§ **設問**
• a. 本文によると、公式マニュアルの「Deployment」のページでは、どのWebサーバーでの設定例が書かれているか。
• b. 本文のうち、「Laravelのpublicディレクトリーの公開方法」を含む語句で始まり「内に囲まれており紛らわしい。」で終わる部分を、「ドキュメントルート」を「公開用ルート」に置き換えて書き直せ。

§ **本文抜粋**
┌────────
Laravelのpublicディレクトリーの公開方法
概要
PHP Laravel (6.x) で開発したWebアプリケーションを公開する際は,「Installation – Laravel – The PHP Framework For Web Artisans」にある通り,public
ディレクトリーをWebサーバーのドキュメントルートに指定する。
公式マニュアルでは,「Deployment – Laravel – The PHP Framework For Web Artisans」でNginxでの設定例が書かれている程度で,他に情報はない。
このpublic
ディレクトリーはLaravelの開発リポジトリーの内部にある。そのため,そのままだと開発リポジトリー内のサブディレクトリーをドキュメントルートに指定することになり,たくさんのファイル・ディレクトリー内に囲まれており紛らわしい。
└────────
(保存済みデータ項目)
┌────────
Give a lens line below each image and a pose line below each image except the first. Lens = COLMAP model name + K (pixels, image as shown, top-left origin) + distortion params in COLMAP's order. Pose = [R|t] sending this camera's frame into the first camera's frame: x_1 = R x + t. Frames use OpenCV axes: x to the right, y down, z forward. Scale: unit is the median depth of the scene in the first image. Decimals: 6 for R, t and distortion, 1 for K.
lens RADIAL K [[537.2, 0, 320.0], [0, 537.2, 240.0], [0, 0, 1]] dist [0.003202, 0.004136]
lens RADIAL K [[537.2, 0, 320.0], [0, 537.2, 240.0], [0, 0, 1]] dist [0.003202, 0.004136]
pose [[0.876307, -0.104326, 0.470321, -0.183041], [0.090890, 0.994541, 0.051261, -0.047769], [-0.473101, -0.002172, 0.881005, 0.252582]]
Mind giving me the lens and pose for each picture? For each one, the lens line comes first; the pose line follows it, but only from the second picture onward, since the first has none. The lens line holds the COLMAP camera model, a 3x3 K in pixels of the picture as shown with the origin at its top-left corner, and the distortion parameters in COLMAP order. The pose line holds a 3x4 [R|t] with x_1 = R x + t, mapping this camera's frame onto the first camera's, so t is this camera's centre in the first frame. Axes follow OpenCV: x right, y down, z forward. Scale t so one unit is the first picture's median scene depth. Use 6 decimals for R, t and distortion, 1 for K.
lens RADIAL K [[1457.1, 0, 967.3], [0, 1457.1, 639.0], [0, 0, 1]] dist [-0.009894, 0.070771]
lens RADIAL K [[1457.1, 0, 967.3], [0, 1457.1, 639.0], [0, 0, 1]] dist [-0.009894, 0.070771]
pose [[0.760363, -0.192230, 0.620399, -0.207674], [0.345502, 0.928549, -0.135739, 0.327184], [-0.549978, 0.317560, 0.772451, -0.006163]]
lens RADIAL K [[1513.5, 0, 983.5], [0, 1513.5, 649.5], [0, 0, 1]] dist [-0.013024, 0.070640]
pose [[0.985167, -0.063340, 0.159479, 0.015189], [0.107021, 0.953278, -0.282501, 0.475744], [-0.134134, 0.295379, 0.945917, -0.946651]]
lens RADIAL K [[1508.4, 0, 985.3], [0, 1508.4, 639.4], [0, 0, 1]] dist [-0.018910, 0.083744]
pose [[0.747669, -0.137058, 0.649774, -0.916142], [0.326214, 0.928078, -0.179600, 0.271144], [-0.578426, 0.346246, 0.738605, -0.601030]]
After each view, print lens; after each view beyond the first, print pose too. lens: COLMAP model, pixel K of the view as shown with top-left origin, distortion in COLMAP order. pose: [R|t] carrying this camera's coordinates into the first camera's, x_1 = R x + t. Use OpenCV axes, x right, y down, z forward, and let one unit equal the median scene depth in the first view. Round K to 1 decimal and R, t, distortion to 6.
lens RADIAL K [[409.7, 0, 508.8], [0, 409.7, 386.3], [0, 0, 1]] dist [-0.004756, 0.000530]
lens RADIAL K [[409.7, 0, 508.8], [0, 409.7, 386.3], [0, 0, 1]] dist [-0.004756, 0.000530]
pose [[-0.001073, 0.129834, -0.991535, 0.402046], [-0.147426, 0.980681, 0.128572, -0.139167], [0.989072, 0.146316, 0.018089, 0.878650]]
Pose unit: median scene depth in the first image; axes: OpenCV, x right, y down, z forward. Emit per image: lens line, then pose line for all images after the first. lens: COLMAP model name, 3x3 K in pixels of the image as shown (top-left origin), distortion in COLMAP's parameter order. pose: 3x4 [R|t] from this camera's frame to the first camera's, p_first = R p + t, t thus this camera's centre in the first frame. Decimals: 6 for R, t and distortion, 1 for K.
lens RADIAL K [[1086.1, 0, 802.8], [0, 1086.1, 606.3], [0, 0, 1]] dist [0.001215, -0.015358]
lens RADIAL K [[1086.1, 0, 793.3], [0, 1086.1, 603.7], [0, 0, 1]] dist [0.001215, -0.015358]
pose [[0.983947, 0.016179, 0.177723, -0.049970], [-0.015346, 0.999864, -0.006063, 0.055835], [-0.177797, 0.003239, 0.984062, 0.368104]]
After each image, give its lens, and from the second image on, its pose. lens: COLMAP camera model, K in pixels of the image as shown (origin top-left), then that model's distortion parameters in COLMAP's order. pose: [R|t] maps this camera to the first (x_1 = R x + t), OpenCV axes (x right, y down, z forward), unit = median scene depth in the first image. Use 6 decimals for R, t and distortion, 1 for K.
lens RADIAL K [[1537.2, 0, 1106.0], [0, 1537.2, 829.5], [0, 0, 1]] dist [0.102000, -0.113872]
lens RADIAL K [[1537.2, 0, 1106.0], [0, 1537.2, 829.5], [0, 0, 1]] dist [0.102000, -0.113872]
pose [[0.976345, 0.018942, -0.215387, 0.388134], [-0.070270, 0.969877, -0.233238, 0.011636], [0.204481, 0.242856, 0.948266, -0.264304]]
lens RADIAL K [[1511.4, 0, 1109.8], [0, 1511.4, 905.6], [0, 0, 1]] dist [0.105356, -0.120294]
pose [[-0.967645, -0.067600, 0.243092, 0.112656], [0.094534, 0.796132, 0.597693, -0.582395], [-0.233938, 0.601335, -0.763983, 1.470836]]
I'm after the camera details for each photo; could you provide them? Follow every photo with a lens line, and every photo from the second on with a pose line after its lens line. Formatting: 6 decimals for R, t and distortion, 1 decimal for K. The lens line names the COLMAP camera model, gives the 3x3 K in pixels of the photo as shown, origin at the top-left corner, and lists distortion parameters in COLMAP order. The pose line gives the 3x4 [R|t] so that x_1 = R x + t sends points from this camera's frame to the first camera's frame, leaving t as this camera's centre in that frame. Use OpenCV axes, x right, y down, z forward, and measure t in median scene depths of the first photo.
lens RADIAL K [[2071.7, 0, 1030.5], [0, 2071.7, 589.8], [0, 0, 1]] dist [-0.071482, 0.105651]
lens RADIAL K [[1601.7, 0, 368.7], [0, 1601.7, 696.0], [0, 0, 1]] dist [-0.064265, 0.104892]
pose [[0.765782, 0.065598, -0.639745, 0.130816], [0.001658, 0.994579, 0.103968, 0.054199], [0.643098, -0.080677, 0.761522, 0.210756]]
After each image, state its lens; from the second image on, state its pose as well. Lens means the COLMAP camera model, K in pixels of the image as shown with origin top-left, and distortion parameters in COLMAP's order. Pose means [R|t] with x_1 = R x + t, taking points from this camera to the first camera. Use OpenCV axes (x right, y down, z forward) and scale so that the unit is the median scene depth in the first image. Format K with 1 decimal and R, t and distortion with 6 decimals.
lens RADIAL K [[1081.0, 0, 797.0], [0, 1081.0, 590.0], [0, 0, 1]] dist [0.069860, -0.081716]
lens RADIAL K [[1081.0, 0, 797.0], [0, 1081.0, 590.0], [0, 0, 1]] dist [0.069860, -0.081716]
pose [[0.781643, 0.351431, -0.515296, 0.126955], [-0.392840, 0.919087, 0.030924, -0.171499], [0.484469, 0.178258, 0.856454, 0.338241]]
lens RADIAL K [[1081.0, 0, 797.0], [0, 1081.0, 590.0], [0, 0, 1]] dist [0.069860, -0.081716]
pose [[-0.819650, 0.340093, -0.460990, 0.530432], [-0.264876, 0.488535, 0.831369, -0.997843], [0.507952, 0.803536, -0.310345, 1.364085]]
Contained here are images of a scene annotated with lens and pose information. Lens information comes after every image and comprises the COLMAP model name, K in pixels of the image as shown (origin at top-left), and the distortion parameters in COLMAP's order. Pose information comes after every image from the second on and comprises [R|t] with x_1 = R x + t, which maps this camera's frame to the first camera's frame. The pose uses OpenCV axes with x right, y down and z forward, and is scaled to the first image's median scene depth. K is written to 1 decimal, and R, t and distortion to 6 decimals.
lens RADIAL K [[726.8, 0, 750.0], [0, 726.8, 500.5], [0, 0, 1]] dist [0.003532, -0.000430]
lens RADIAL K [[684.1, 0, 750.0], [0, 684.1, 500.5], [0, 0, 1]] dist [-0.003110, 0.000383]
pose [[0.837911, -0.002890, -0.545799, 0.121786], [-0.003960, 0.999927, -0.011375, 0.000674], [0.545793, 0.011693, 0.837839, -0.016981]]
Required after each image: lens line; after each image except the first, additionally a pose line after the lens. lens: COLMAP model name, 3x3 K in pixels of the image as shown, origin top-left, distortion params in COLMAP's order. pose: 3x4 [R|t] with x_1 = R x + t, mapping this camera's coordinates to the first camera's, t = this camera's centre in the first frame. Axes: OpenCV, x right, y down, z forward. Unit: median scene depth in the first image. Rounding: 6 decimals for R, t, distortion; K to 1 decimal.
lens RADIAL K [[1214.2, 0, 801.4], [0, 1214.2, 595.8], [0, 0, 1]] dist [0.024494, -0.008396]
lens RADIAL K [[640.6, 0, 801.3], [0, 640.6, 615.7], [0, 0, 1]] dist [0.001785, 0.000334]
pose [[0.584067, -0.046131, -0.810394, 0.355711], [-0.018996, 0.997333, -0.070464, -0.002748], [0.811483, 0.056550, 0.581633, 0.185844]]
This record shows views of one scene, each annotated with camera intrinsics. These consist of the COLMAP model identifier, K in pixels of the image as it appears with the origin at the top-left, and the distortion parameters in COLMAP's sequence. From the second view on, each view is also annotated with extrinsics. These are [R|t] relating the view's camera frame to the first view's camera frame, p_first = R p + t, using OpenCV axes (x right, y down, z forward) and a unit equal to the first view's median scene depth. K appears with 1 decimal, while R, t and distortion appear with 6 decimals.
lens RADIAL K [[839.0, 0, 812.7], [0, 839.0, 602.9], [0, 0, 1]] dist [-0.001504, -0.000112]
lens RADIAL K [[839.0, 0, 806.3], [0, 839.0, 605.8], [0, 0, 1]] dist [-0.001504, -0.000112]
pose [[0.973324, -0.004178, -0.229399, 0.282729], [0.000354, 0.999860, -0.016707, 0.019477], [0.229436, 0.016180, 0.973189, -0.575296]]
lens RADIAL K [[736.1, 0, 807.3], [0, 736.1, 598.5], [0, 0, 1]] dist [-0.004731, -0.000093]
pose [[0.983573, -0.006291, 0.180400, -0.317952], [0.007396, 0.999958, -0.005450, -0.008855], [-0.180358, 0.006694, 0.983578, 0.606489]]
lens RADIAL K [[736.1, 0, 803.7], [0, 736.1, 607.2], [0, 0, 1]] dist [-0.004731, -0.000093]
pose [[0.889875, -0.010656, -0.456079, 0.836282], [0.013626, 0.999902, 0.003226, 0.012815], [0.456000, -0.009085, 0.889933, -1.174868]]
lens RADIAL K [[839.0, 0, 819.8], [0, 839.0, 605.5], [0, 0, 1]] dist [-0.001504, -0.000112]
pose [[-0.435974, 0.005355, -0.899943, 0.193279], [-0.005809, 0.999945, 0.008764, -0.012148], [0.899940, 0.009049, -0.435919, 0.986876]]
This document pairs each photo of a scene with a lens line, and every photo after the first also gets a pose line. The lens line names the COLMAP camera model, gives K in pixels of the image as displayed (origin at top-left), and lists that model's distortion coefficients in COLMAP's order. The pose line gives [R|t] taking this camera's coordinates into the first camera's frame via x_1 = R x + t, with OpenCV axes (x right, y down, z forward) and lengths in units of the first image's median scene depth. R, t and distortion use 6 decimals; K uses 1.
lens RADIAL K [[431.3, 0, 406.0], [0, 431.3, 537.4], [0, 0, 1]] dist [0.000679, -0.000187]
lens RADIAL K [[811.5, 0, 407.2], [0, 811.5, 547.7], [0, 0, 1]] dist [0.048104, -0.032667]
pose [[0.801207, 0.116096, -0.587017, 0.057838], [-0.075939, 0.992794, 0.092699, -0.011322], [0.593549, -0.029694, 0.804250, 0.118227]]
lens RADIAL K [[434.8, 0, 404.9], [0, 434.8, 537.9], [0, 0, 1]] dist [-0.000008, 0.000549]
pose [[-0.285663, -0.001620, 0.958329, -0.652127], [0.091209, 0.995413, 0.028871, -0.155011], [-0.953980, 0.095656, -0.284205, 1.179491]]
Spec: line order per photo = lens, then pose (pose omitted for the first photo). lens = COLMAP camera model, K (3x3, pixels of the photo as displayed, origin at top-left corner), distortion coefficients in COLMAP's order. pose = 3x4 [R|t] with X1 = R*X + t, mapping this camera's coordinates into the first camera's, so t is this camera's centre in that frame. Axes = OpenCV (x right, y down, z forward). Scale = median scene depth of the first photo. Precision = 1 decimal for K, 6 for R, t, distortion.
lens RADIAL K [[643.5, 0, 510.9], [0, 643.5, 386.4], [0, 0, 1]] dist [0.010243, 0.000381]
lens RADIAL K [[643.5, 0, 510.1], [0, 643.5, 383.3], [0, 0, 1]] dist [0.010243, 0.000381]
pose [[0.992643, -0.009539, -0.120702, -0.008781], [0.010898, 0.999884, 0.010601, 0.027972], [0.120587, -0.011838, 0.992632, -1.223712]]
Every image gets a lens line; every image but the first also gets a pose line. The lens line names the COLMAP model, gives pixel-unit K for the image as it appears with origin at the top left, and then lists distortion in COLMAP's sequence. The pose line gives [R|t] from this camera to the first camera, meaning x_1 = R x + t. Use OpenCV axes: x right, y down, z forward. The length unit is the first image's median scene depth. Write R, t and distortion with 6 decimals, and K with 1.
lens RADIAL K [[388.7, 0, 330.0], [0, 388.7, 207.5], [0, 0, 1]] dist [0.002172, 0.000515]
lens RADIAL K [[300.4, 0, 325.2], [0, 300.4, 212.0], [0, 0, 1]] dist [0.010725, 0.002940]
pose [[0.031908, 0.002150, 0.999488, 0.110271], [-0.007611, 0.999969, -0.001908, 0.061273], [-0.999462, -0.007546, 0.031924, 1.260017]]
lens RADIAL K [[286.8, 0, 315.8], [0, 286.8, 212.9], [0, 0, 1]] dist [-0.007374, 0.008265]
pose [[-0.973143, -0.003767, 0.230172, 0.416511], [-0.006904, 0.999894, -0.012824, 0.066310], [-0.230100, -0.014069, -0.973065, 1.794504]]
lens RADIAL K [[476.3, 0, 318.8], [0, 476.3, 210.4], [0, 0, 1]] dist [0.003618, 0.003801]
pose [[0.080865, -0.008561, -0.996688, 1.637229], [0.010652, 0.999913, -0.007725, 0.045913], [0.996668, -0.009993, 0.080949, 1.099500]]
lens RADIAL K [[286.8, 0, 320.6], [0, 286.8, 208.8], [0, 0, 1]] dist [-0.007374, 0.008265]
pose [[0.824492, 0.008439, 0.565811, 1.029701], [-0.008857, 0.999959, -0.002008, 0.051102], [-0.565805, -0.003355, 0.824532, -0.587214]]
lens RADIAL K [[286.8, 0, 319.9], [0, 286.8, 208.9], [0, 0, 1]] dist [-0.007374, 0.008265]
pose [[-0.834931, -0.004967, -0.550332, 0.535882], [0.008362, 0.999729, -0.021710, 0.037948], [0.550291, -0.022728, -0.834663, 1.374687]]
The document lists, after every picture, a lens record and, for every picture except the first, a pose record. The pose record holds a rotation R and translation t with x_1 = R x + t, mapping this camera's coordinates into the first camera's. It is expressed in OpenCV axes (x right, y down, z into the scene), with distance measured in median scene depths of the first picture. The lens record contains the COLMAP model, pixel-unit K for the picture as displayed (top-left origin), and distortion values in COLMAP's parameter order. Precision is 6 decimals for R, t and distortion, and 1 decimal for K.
└────────
§ **解答**
• a. Nginx

• b.
Laravelのpublicディレクトリーの公開方法
概要
PHP Laravel (6.x) で開発したWebアプリケーションを公開する際は,「Installation – Laravel – The PHP Framework For Web Artisans」にある通り,public
ディレクトリーをWebサーバーの公開用ルートに指定する。
公式マニュアルでは,「Deployment – Laravel – The PHP Framework For Web Artisans」でNginxでの設定例が書かれている程度で,他に情報はない。
このpublic
ディレクトリーはLaravelの開発リポジトリーの内部にある。そのため,そのままだと開発リポジトリー内のサブディレクトリーを公開用ルートに指定することになり,たくさんのファイル・ディレクトリー内に囲まれており紛らわしい。